Needless to say, Meloni’s election has been greeted by cries of agony and misrepresentation by liberal news outlets.  True, if we go back far enough in time, her party’s roots still have some fascist soil clinging to them.  But times change and they certainly have done so since the time when Meloni, age 15, uttered a few kind words for Il Duce.  The realities of Italian politics and the country’s membership in the EU make truly fascistic policies all but out of the question.  Indeed, Meloni’s area for policy-making looks quite restricted.  For example, abandoning the Euro for a return to the lire, while popular with large numbers of Italians, would probably be bad policy despite the fact that the Euro, undervalued in Germany and overvalued in Italy, tends to benefit the former and harm the latter through depressed tourism and high export prices.

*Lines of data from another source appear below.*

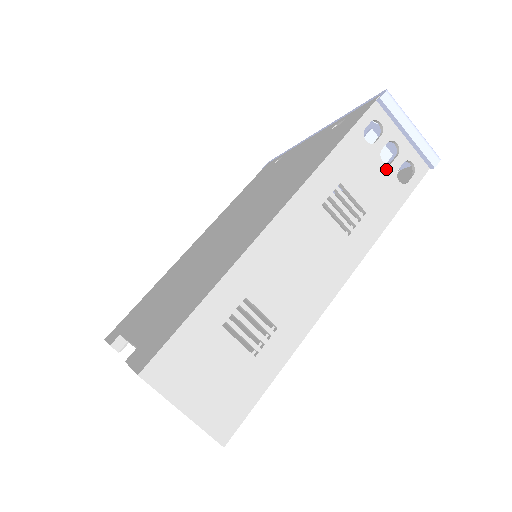
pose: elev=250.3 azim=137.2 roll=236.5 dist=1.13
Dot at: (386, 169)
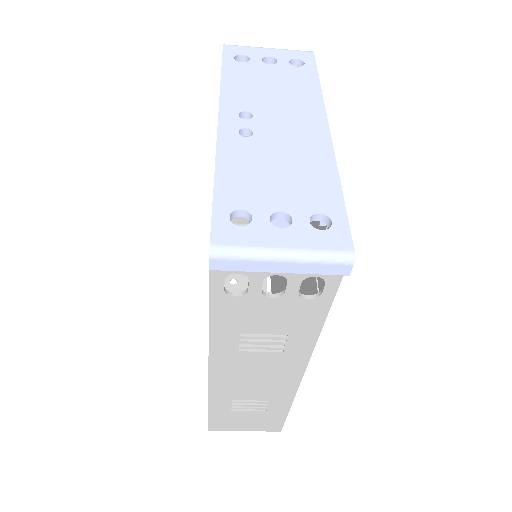
Dot at: (282, 300)
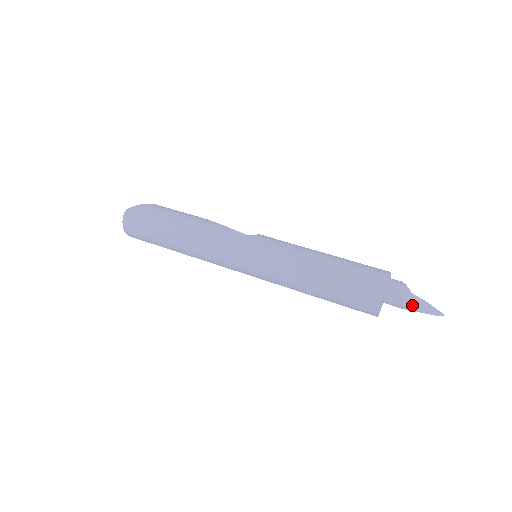
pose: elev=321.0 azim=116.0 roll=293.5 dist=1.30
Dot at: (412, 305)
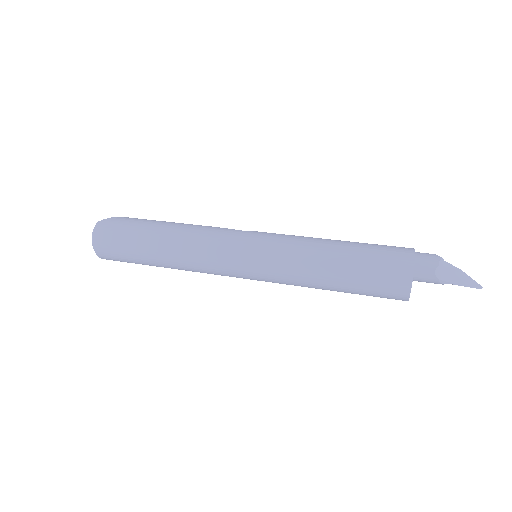
Dot at: (447, 275)
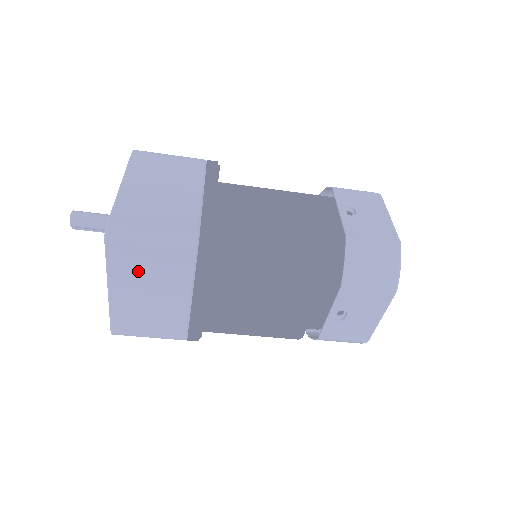
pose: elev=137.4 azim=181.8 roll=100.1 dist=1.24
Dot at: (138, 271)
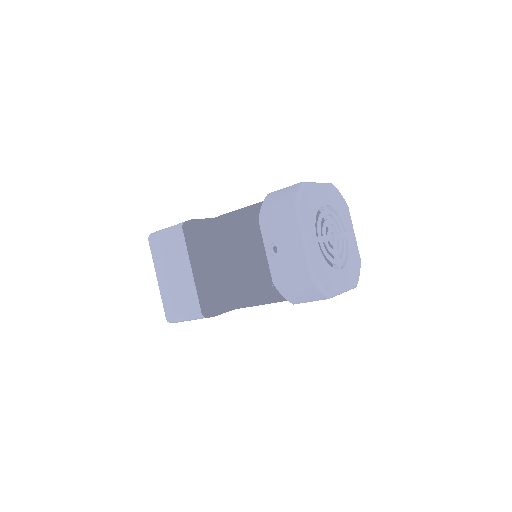
Dot at: (164, 256)
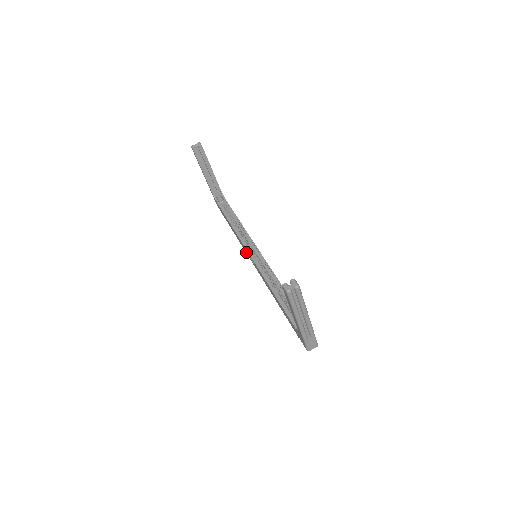
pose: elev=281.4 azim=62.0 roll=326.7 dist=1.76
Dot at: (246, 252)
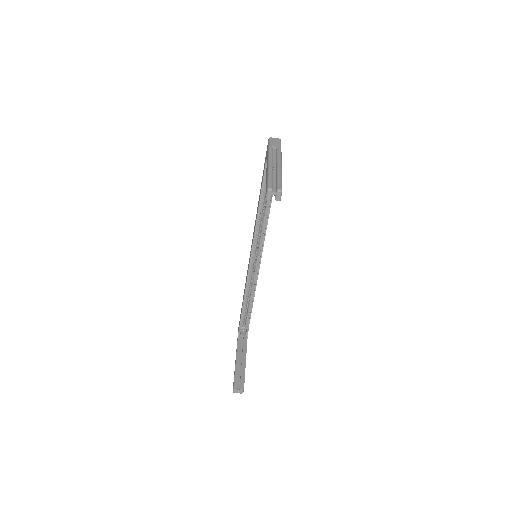
Dot at: (253, 233)
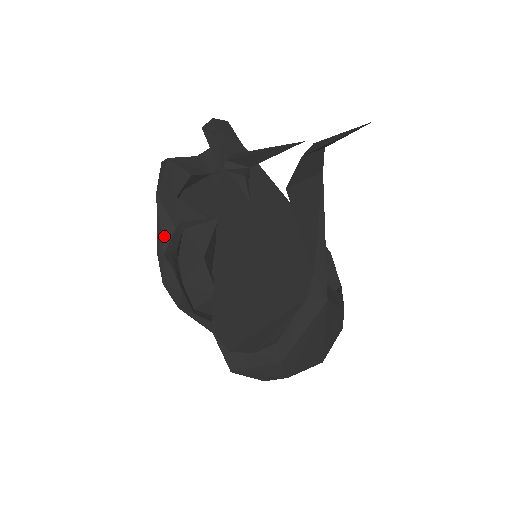
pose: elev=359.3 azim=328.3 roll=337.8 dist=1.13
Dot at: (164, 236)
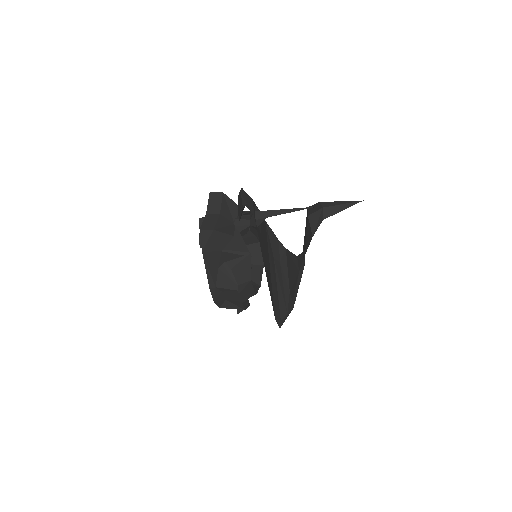
Dot at: (213, 276)
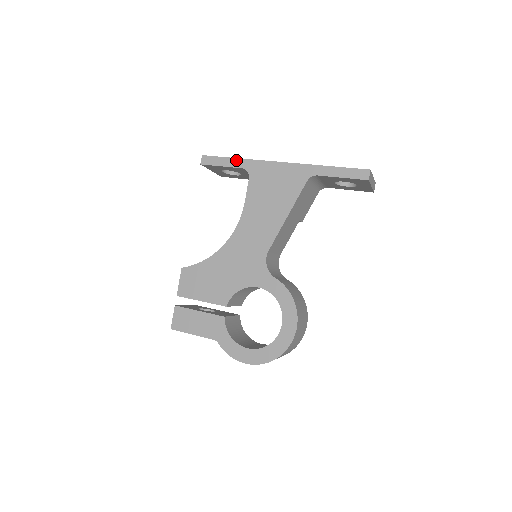
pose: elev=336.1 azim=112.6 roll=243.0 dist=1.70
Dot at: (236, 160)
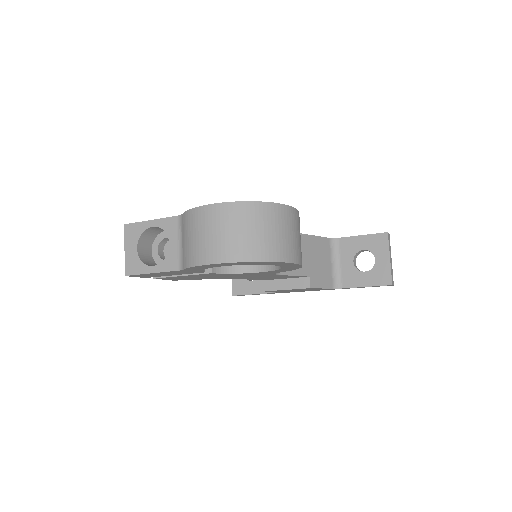
Dot at: occluded
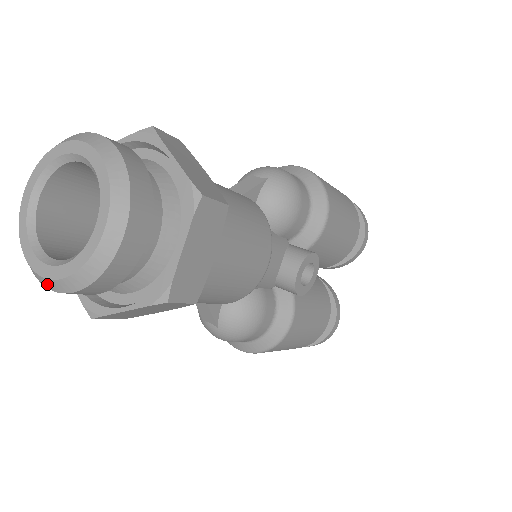
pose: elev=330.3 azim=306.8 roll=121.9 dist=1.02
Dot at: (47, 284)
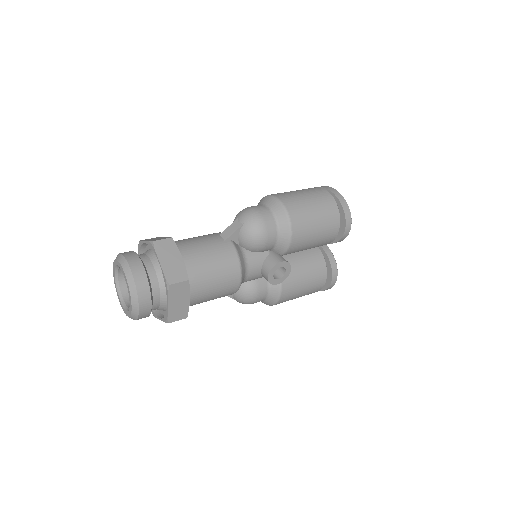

Still, Meloni’s no fan of the EU for the same reasons the British weren’t – its infringement on national sovereignty, including national law, an intrusive administrative state and the sense that the will of the country’s people seems at best an afterthought to Brussels.  So it’ll be no surprise to see Italy stirring up trouble in the Union even though its actual power therein is limited.

More likely, Meloni will emphasize domestic policies like sharply limiting the flow of refugees that continue to arrive, mostly from Libya, but elsewhere as well.  She’ll also promote family-friendly policies and fight against some of the crazier woke narratives like the amazing proliferation of sexes.

The refugee problem is far from confined to Italy of course.  Orbán won a name for himself by refusing to accept those fleeing the Syrian civil war.  Many of them ended up in places like formerly-heterogeneous Sweden that now suffers an unprecedented wave of violent crime including bombings.  Unsurprisingly, the results of the recent election there reflect popular discontent with that bedrock progressive value, open borders.

Whatever Meloni and her coalition in parliament actually end up doing, it’s the simple fact of their election that’s a significant event.  In a nutshell, it’s a reassertion of nationalism and a rejection of the neoliberal agenda that marginalizes the nation state.

As the world gets smaller via lightning-fast communications, there is a natural progression toward larger political entities and away from smaller, weaker and more provincial ones, not unlike the collapse of feudalism into nation-states.  Then, the economics of small feudal powers simply couldn’t compete with those of the larger political entities.  Tolls on people and goods to cross the lands of every feudal lord burdened commerce to a degree not warranted by the extent of protection afforded those within the feudal domain.  Kings did a better job of protection and allowed goods to flow more freely.  Thus did feudalism come to its timely end.  Interestingly that end came, in England at least, along with the type of rhetoric of class exploitation and demands for equality that wouldn’t be out of place on the Left today.

I suspect that it’ll take centuries for the power of nations to give way to that of larger political entities, but I can easily see it happening.  My personal guess is that an overarching one-world government will eventually come to pass, perhaps preceded by large groupings of countries into mutual trading and protection blocs.  Eurasia, East Asia and Oceania?  But for now, we can look at things like the European Union, free-trade agreements, the freer movement of capital and, to a lesser extent, labor, as the first tentative harbingers of things to come.

And we can see the reassertion of nationalism as its natural response.  People still strongly identify as Americans, Russians, Canadians, etc. and still have the sense that those nations do a better job of representing their interests than does any other form of political authority.  For the time being, nation-states aren’t going anywhere, and the blithe assumption that they should be risks overreach and rejection by voters, which of course is exactly what’s happening.

Whatever the distant future holds, for now, what’s most remarkable about the increasing popularity of the Right is that the Left seems entirely incapable of self-reflection.  The idea that leftist policies and agendas themselves might have something to do with their rejection by huge numbers of people and are therefore worth re-evaluating, appears to be a concept beyond the leftist pale.  As with Trump, Brexit, the Canadian truckers’ strike, etc. the Left seems content to hurl expletives rather than ask basic questions about itself, its narratives and policies.  That of course will hasten their marginalization by the voting public, which is what we’ve been seeing for several years, most recently in Italy.